Collected data
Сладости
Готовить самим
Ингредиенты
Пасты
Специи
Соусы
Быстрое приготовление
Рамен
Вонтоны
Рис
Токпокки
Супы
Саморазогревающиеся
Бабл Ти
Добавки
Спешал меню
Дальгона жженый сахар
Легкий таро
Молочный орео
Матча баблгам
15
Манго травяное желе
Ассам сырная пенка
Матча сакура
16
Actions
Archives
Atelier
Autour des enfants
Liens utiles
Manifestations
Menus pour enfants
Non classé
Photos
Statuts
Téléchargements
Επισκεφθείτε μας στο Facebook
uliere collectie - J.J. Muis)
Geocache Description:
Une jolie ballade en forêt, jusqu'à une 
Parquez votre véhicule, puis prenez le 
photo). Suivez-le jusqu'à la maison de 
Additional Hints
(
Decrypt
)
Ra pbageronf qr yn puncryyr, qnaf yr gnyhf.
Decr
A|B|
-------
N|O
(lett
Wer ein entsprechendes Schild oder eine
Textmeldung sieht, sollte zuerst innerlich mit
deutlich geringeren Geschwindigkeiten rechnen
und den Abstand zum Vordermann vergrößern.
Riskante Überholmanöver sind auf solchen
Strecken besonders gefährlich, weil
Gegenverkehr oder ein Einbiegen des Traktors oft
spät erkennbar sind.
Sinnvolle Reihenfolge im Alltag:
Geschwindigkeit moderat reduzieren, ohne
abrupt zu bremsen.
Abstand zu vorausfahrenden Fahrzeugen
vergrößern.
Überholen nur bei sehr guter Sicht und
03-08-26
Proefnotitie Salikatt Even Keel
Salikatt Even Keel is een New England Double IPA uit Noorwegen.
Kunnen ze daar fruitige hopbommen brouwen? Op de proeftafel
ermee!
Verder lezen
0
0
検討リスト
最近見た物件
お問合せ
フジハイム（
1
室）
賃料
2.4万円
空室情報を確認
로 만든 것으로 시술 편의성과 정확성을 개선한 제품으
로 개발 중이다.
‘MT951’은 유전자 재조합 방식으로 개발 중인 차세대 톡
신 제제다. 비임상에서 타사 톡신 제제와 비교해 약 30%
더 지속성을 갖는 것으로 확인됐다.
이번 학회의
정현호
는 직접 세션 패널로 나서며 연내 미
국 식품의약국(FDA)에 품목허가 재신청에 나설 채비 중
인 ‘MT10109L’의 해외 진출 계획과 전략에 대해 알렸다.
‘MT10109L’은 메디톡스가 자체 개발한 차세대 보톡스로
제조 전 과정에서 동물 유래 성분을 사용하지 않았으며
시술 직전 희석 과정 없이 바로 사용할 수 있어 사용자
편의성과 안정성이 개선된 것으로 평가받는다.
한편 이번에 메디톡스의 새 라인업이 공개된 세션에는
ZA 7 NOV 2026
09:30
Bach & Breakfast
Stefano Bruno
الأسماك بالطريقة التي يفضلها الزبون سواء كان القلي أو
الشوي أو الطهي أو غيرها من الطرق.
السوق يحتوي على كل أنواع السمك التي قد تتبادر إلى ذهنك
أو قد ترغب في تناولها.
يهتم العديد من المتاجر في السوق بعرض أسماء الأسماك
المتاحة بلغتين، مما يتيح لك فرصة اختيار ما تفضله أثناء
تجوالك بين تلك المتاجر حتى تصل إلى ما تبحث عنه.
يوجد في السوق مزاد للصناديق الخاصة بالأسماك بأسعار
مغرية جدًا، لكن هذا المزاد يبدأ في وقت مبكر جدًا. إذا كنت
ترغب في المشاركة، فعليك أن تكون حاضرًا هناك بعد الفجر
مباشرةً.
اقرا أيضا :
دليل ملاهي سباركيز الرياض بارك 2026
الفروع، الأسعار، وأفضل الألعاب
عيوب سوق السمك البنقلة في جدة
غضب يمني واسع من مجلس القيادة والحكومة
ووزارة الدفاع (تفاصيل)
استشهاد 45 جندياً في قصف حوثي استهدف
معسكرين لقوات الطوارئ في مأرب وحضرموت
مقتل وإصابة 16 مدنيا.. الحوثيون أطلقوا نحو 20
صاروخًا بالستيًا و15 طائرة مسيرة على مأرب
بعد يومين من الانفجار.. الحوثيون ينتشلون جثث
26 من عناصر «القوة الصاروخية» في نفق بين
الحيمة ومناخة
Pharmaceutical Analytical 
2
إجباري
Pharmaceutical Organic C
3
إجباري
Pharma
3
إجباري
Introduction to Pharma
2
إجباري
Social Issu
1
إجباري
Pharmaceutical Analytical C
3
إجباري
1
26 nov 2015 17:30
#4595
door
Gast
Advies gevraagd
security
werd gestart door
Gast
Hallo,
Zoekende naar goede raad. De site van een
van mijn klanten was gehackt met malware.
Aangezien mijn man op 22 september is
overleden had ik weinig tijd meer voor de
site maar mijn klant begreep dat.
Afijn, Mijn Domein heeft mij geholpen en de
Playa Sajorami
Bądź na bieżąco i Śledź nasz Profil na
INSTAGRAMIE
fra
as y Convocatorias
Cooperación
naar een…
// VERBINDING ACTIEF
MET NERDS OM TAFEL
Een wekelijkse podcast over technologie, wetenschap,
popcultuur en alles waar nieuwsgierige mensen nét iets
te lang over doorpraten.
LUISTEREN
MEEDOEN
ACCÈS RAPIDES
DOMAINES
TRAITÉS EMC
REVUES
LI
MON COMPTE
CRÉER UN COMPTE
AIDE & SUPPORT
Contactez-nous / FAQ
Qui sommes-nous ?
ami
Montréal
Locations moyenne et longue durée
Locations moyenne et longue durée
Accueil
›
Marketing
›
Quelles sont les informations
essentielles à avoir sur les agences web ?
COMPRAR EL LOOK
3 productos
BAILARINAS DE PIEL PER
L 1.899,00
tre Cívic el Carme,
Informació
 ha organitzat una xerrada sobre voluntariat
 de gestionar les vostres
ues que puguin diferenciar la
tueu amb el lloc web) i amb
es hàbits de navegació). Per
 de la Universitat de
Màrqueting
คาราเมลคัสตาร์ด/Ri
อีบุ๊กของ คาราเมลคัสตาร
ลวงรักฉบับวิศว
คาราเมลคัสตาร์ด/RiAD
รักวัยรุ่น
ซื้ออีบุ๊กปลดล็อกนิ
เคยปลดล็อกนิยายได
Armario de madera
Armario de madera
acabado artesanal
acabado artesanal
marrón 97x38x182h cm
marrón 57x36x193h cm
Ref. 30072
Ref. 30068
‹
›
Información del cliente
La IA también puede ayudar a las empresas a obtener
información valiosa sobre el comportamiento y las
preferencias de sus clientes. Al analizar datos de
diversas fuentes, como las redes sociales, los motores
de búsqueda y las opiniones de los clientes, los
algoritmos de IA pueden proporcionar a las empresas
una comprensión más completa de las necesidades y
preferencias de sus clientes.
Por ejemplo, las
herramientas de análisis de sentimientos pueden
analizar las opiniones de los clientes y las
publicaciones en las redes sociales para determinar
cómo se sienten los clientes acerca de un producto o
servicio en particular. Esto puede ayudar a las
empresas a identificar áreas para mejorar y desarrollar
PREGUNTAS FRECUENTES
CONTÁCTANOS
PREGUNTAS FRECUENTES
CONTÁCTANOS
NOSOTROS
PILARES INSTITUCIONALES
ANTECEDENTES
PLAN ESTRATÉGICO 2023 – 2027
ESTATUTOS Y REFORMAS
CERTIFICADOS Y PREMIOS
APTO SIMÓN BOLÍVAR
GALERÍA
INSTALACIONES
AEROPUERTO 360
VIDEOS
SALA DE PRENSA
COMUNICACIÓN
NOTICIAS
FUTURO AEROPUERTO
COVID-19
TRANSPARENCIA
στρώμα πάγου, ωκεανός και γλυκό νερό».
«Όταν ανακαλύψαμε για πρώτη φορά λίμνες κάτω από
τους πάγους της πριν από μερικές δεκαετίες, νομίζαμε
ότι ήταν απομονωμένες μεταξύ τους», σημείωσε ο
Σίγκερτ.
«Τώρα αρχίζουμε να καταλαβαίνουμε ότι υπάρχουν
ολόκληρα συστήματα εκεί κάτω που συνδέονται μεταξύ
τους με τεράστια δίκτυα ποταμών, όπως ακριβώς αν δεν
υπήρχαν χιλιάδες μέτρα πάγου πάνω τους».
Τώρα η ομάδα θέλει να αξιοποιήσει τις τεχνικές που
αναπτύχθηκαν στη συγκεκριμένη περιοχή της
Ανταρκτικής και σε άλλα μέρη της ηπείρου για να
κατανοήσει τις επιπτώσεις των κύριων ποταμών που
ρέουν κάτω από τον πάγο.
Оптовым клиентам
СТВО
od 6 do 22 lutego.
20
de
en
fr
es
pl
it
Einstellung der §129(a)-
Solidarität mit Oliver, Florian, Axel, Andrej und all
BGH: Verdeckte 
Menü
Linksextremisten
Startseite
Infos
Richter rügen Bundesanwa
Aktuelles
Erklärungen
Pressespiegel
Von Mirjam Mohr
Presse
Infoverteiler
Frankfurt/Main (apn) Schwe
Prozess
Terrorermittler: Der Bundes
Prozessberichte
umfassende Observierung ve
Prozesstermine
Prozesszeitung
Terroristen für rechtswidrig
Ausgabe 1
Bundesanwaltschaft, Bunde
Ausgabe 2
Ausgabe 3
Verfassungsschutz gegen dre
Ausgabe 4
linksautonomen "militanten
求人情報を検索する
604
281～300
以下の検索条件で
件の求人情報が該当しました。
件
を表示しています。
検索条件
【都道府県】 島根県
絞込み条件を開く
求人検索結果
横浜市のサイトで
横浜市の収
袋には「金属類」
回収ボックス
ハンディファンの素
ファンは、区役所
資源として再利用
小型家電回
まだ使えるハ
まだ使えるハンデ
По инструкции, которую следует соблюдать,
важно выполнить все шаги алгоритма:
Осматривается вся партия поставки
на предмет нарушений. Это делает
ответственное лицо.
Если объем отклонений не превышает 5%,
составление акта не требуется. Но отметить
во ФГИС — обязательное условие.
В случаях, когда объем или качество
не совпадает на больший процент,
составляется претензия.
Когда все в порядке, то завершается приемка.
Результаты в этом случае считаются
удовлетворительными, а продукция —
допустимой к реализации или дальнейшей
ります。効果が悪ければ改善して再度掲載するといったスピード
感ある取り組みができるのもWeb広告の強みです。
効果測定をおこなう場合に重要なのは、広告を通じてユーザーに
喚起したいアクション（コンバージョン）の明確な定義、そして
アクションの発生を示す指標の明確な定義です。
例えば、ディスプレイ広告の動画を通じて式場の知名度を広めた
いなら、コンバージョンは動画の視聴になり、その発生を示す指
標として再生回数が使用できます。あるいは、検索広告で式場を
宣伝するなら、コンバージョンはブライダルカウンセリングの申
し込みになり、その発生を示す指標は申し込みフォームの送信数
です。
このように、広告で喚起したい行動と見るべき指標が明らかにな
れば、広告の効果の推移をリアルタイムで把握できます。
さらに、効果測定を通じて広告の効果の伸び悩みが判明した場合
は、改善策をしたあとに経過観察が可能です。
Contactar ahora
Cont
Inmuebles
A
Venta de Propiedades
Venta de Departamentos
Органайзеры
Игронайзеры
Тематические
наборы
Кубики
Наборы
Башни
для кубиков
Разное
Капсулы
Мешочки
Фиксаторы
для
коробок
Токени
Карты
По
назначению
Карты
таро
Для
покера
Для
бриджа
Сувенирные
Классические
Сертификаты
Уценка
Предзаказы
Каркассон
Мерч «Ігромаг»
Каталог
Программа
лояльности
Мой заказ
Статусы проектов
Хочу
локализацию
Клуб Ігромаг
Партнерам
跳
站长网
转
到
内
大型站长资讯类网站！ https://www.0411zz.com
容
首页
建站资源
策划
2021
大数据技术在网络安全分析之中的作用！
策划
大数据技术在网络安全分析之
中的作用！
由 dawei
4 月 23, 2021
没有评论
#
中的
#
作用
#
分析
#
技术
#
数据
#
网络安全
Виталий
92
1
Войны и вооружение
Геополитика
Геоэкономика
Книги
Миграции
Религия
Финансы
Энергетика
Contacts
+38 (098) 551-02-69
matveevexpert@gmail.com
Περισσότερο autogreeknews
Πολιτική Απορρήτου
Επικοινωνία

TO-DO ITEM
The lines to copy run from the start of the records above through the line holding "국 식품의약국(FDA)에 품목허가 재신청에 나설 채비 중"; give them exactly, both ends included, and nothing else.

SOLUTION
Сладости
Готовить самим
Ингредиенты
Пасты
Специи
Соусы
Быстрое приготовление
Рамен
Вонтоны
Рис
Токпокки
Супы
Саморазогревающиеся
Бабл Ти
Добавки
Спешал меню
Дальгона жженый сахар
Легкий таро
Молочный орео
Матча баблгам
15
Манго травяное желе
Ассам сырная пенка
Матча сакура
16
Actions
Archives
Atelier
Autour des enfants
Liens utiles
Manifestations
Menus pour enfants
Non classé
Photos
Statuts
Téléchargements
Επισκεφθείτε μας στο Facebook
uliere collectie - J.J. Muis)
Geocache Description:
Une jolie ballade en forêt, jusqu'à une 
Parquez votre véhicule, puis prenez le 
photo). Suivez-le jusqu'à la maison de 
Additional Hints
(
Decrypt
)
Ra pbageronf qr yn puncryyr, qnaf yr gnyhf.
Decr
A|B|
-------
N|O
(lett
Wer ein entsprechendes Schild oder eine
Textmeldung sieht, sollte zuerst innerlich mit
deutlich geringeren Geschwindigkeiten rechnen
und den Abstand zum Vordermann vergrößern.
Riskante Überholmanöver sind auf solchen
Strecken besonders gefährlich, weil
Gegenverkehr oder ein Einbiegen des Traktors oft
spät erkennbar sind.
Sinnvolle Reihenfolge im Alltag:
Geschwindigkeit moderat reduzieren, ohne
abrupt zu bremsen.
Abstand zu vorausfahrenden Fahrzeugen
vergrößern.
Überholen nur bei sehr guter Sicht und
03-08-26
Proefnotitie Salikatt Even Keel
Salikatt Even Keel is een New England Double IPA uit Noorwegen.
Kunnen ze daar fruitige hopbommen brouwen? Op de proeftafel
ermee!
Verder lezen
0
0
検討リスト
最近見た物件
お問合せ
フジハイム（
1
室）
賃料
2.4万円
空室情報を確認
로 만든 것으로 시술 편의성과 정확성을 개선한 제품으
로 개발 중이다.
‘MT951’은 유전자 재조합 방식으로 개발 중인 차세대 톡
신 제제다. 비임상에서 타사 톡신 제제와 비교해 약 30%
더 지속성을 갖는 것으로 확인됐다.
이번 학회의
정현호
는 직접 세션 패널로 나서며 연내 미
국 식품의약국(FDA)에 품목허가 재신청에 나설 채비 중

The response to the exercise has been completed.